The theme of shamanism and spiritual possession appears repeatedly in Enchi's works in the 1960s. Enchi contrasted the traditions of female subjugation in Buddhism with the role of the female shaman in the indigenous Japanese Shinto religion, and used this as a means to depict the female shaman as a vehicle for either retribution against men, or empowerment for women. In A Tale of False Fortunes (Nama miko monogatari, 1965, also translated as A Tale of False Oracles, literal translation "The Tale of An Enchantress"), a retelling of the Eiga Monogatari (A Tale of Flowering Fortunes), she sets the story in the Heian period, with the protagonist as Empress Teishi (historical figure Fujiwara no Teishi, also known as Sadako), a consort of Emperor Ichijo. The novel won the 1966 Women's Literature Prize. Alongside The Waiting Years and Masks, A Tale of False Fortunes is considered to be her third work to be directly influenced by The Tale of Genji.

Three of her stories were selected for the Tanizaki Prize in 1969: Shu wo ubau mono (朱を奪うもの), Kizu aru tsubasa (傷ある翼) and Niji to shura (虹と修羅).

Another theme in Enchi's writing is eroticism in aging women, which she saw as a biological inequality between men and women. In Saimu (lit. "Coloured Mist", 1976), an aging woman becomes obsessed with a fantasy in which she can revitalize herself through sexual liaisons with young men.
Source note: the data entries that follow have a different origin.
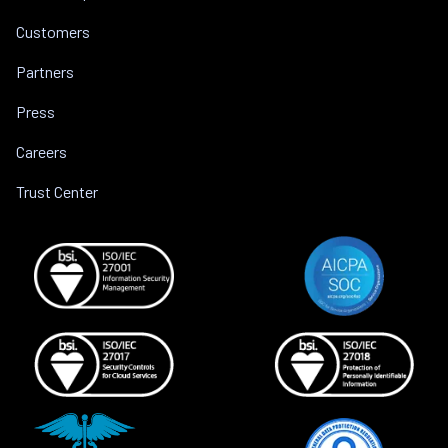
Customers
Partners
Press
Careers
Trust Center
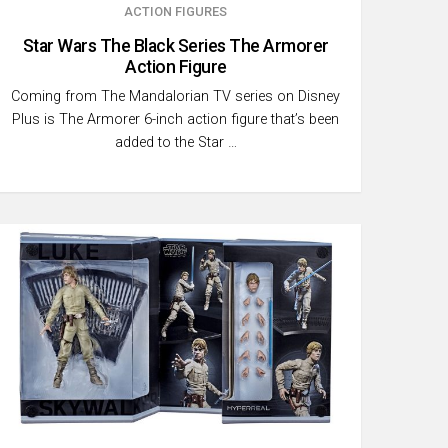
ACTION FIGURES
Star Wars The Black Series The Armorer
Action Figure
Coming from The Mandalorian TV series on Disney
Plus is The Armorer 6-inch action figure that’s been
added to the Star …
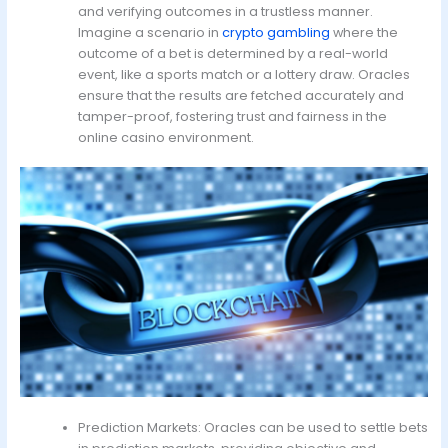
and verifying outcomes in a trustless manner.
Imagine a scenario in
crypto gambling
where the
outcome of a bet is determined by a real-world
event, like a sports match or a lottery draw. Oracles
ensure that the results are fetched accurately and
tamper-proof, fostering trust and fairness in the
online casino environment.
Prediction Markets: Oracles can be used to settle bets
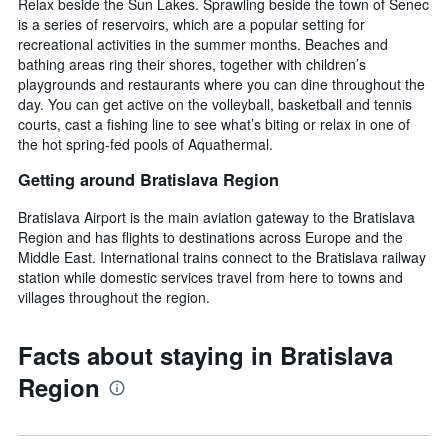
Relax beside the Sun Lakes. Sprawling beside the town of Senec
is a series of reservoirs, which are a popular setting for
recreational activities in the summer months. Beaches and
bathing areas ring their shores, together with children’s
playgrounds and restaurants where you can dine throughout the
day. You can get active on the volleyball, basketball and tennis
courts, cast a fishing line to see what’s biting or relax in one of
the hot spring-fed pools of Aquathermal.
Getting around Bratislava Region
Bratislava Airport is the main aviation gateway to the Bratislava
Region and has flights to destinations across Europe and the
Middle East. International trains connect to the Bratislava railway
station while domestic services travel from here to towns and
villages throughout the region.
Facts about staying in Bratislava
Region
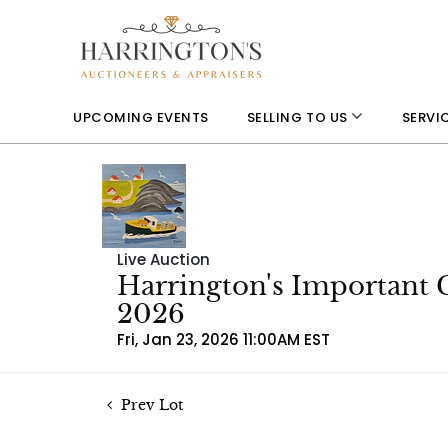
UPCOMING EVENTS
SELLING TO US
SERVI
Live Auction
Harrington's Important 
2026
Fri, Jan 23, 2026 11:00AM EST
Prev Lot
Enchi's works combined elements of realism and erotic fantasy, a style that was new at the time.

==Later life and death==
Enchi was elected to the Japan Art Academy in 1970. She was made a Person of Cultural Merit in 1979, and was awarded the Order of Culture by the Japanese government in 1985 shortly before her death on November 12, 1986, of a heart attack, suffered while she was at a family event in 1986 at her home in the Yanaka neighborhood of Tokyo. Her grave is at the nearby Yanaka Cemetery. Few of Enchi's works have been translated out of Japanese.

==Partial list of works==

===Novels===
- Kaze no gotoki kotoba (lit. "The Words like the Wind", 1939)
- Ten no sachi, umi no sachi (lit. "The Treasures of Heaven and Sea", 1940)
- Shunjū (lit. "Spring and Autumn", 1943)
- The Waiting Years (Onna Zaka, 1949–1957), English translation by John Bester. Kodansha. ISBN 477002889X
- Masks (Onna Men, 1958), English translation by Juliet Winters Carpenter.
- A Tale of False Fortunes (Nama miko monogatari, 1965), English translation by Roger Kent Thomas. University of Hawaii Press. ISBN 0824821874
- Saimu (lit. "Coloured Mist", 1976)

===One-act plays===
- Furusato (lit. "Birthplace", 1926)
- Restless Night in Late Spring (Banshu sōya, 1928)

===Translation===
- Enchi Genji, a translation of The Tale of Genji into modern Japanese.